During the 1970s, beautiful music was well represented on Pittsburgh radio: WKJF, which later became WJOI, was the leader for many years, and KDKA-FM aired automated beautiful music during the day and classical music at night. (It became WPNT in 1979 with beautiful music (no more classical) and live announcers.)  Despite the competition, by the late 1970s, WSHH was Pittsburgh's number two station behind KDKA.  WSHH's ratings were helped by a full staff of live announcers, to add some personality and information, in addition to the instrumental music sweeps.

Nationwide acquisition
Nationwide Communications, a division of Nationwide Insurance, bought WKTQ and WSHH in 1975.  In 1982, Nationwide fired most of the WSHH staff, replacing them with an automated "live assist" format, to cut expenses. John Ford was the last live announcer before the switch.
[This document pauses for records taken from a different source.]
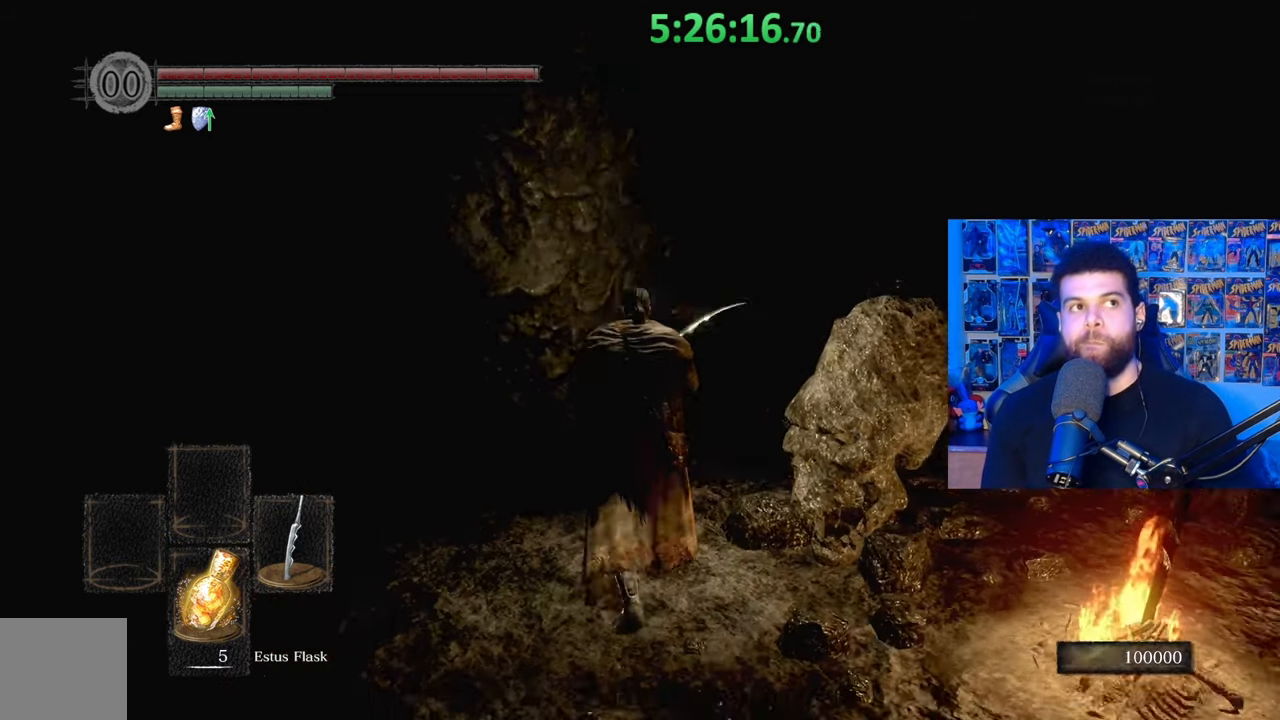
{"buttons": [], "left_stick": "left", "right_stick": "center", "events": [[33, "left_stick", "center"], [217, "left_stick", "up"], [317, "right_stick", "right"], [383, "right_stick", "center"], [483, "left_stick", "left"]]}
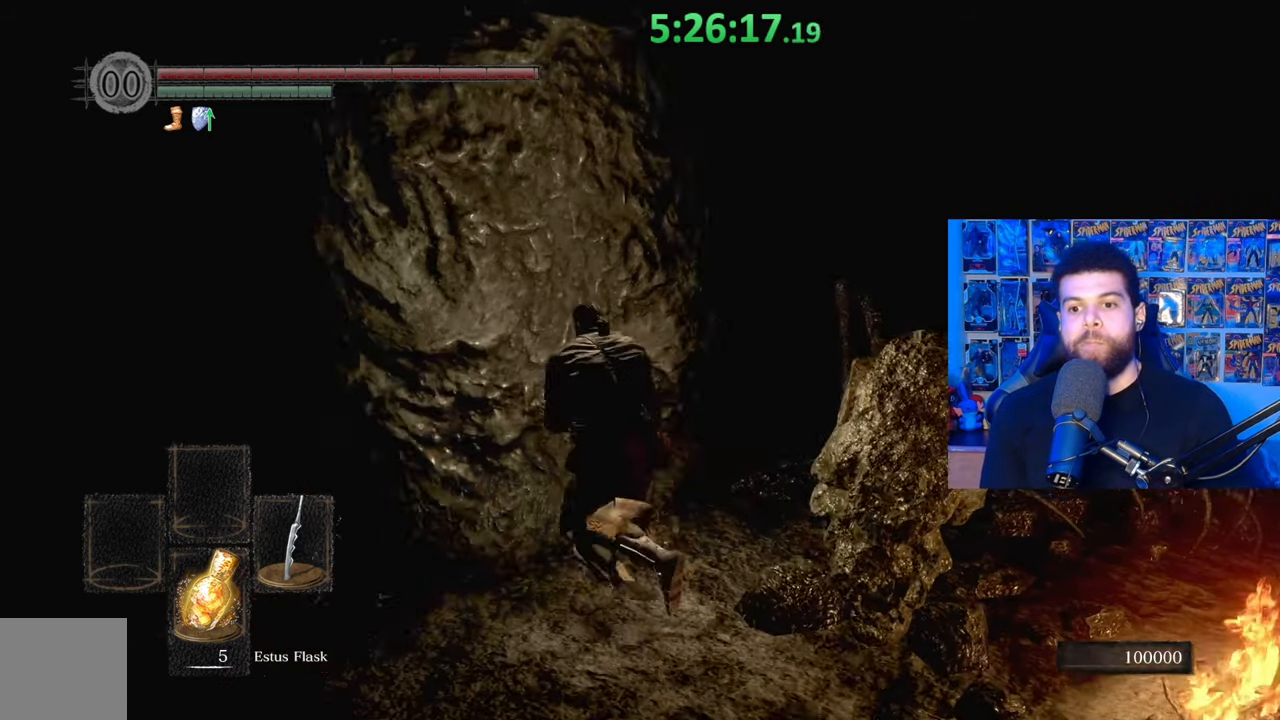
{"buttons": [], "left_stick": "center", "right_stick": "center", "events": [[183, "left_stick", "up-left"], [233, "right_stick", "left"], [283, "left_stick", "center"], [367, "right_stick", "center"]]}
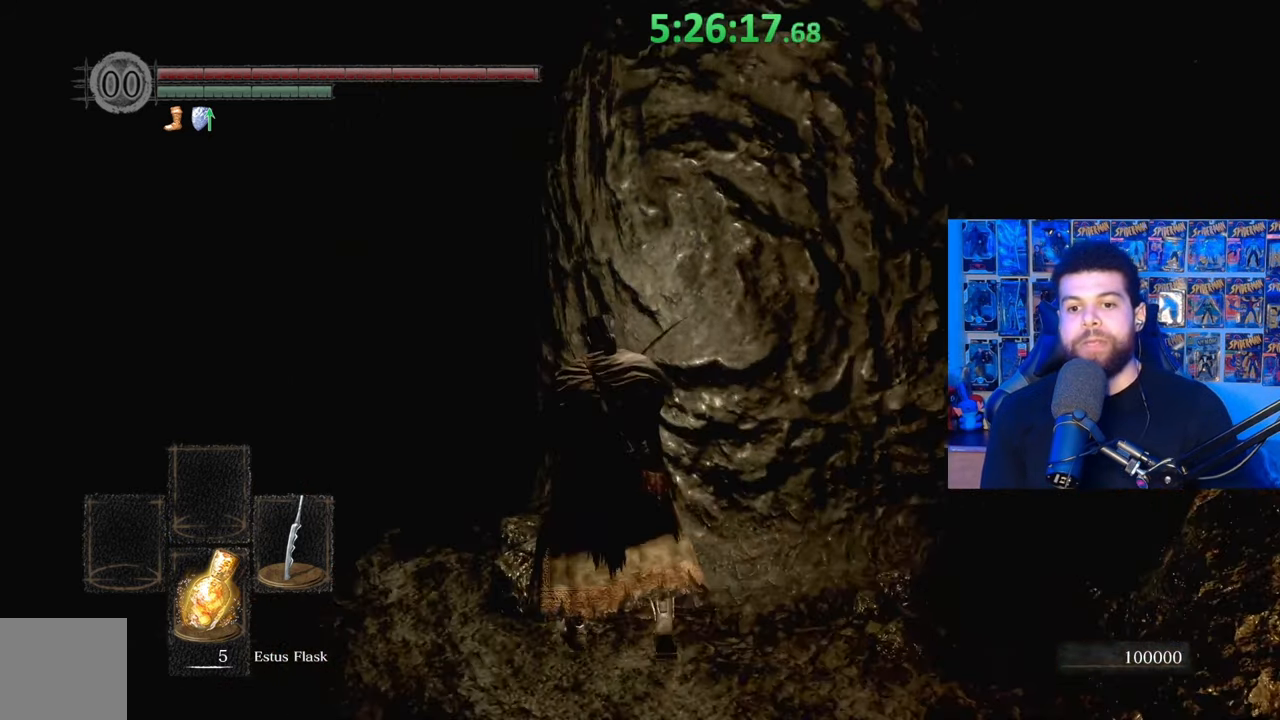
{"buttons": [], "left_stick": "left", "right_stick": "center", "events": [[417, "left_stick", "left"]]}
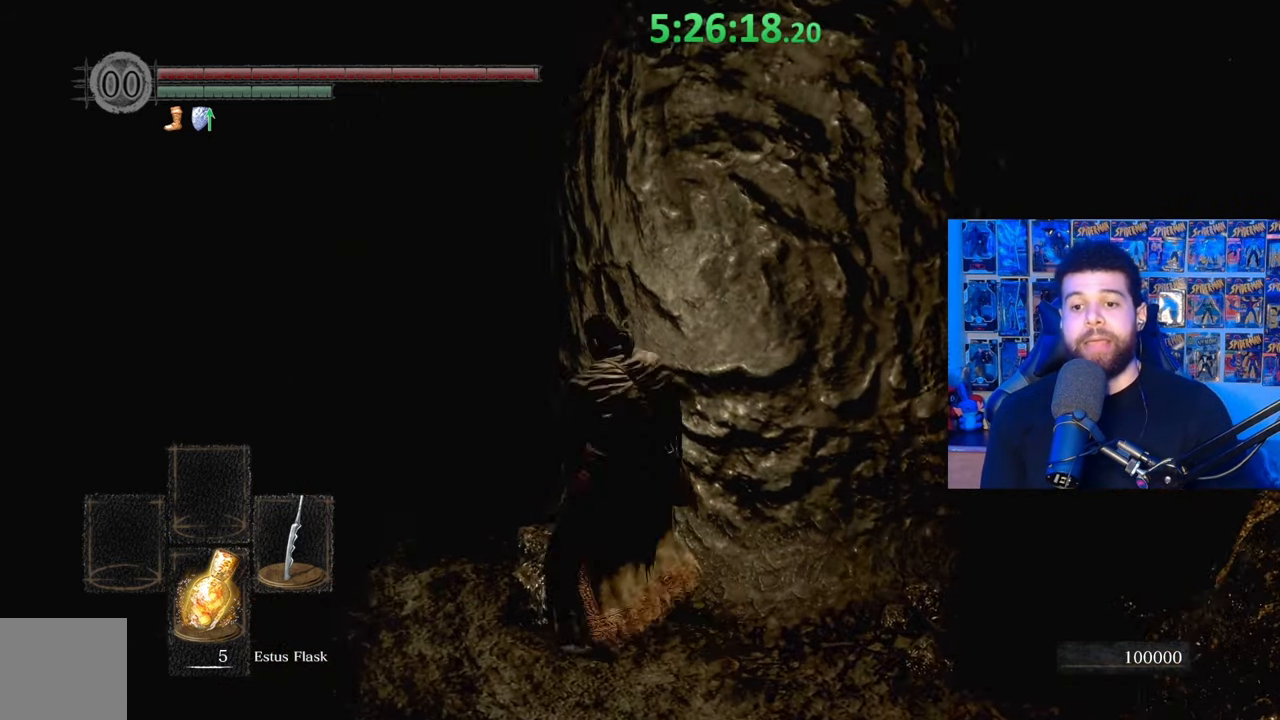
{"buttons": [], "left_stick": "center", "right_stick": "center", "events": [[33, "left_stick", "up-left"], [133, "left_stick", "up"], [133, "right_stick", "right"], [283, "right_stick", "center"], [383, "left_stick", "center"]]}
During Wish's halcyon years, the station had only two announcers for the 24-hour broadcast day - program director and morning announcer Joe Fenn and afternoon announcer Tom Malloy.  Both men would work a live four-hour on-air shift, but their pre-recorded voices would be heard for another eight hours each day.

Renda ownership
Wish was sold in October 1983 to its current owner, Renda Broadcasting Corporation.  It was the first major market FM acquisition for company president Anthony F. Renda, who had also owned WIXZ (now WGBN) in suburban McKeesport during the 1970s. (Renda bought that station back in 1997.)  Renda also acquired WPXZ and WECZ in Punxsutawney three years prior to the acquisition of Wish 100.
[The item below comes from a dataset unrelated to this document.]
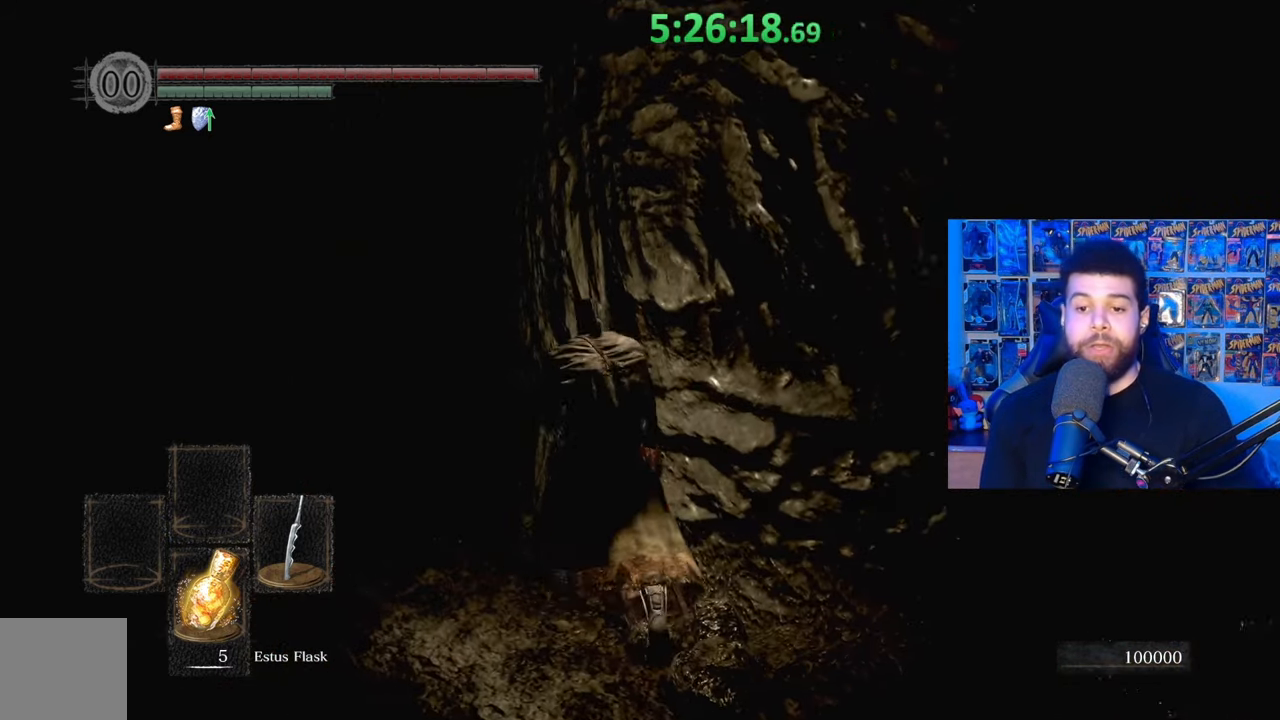
{"buttons": [], "left_stick": "center", "right_stick": "center", "events": []}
While the ratings for WSHH remained high, its audience was aging, while advertisers usually prefer younger listeners.  The groundwork for a format change began in 1988, when Renda lured legendary Pittsburgh DJ Jack Bogut away from WTAE to do mornings.

Switch to adult contemporary
In 1989, Renda Broadcasting decided to challenge former easy listening WLTJ's position as Pittsburgh's soft adult contemporary at-work station by changing WSHH itself to Soft AC, on December 26, 1989.  The switch worked with WSHH becoming the Soft AC leader.
 
In 1997, WSHH moved from its longtime home on Crane Avenue in Green Tree to Parrish Street, just off Greentree Road and approximately a mile from the Crane Avenue building. This new building houses WSHH's studios and offices, as well as the corporate offices for Renda Broadcasting.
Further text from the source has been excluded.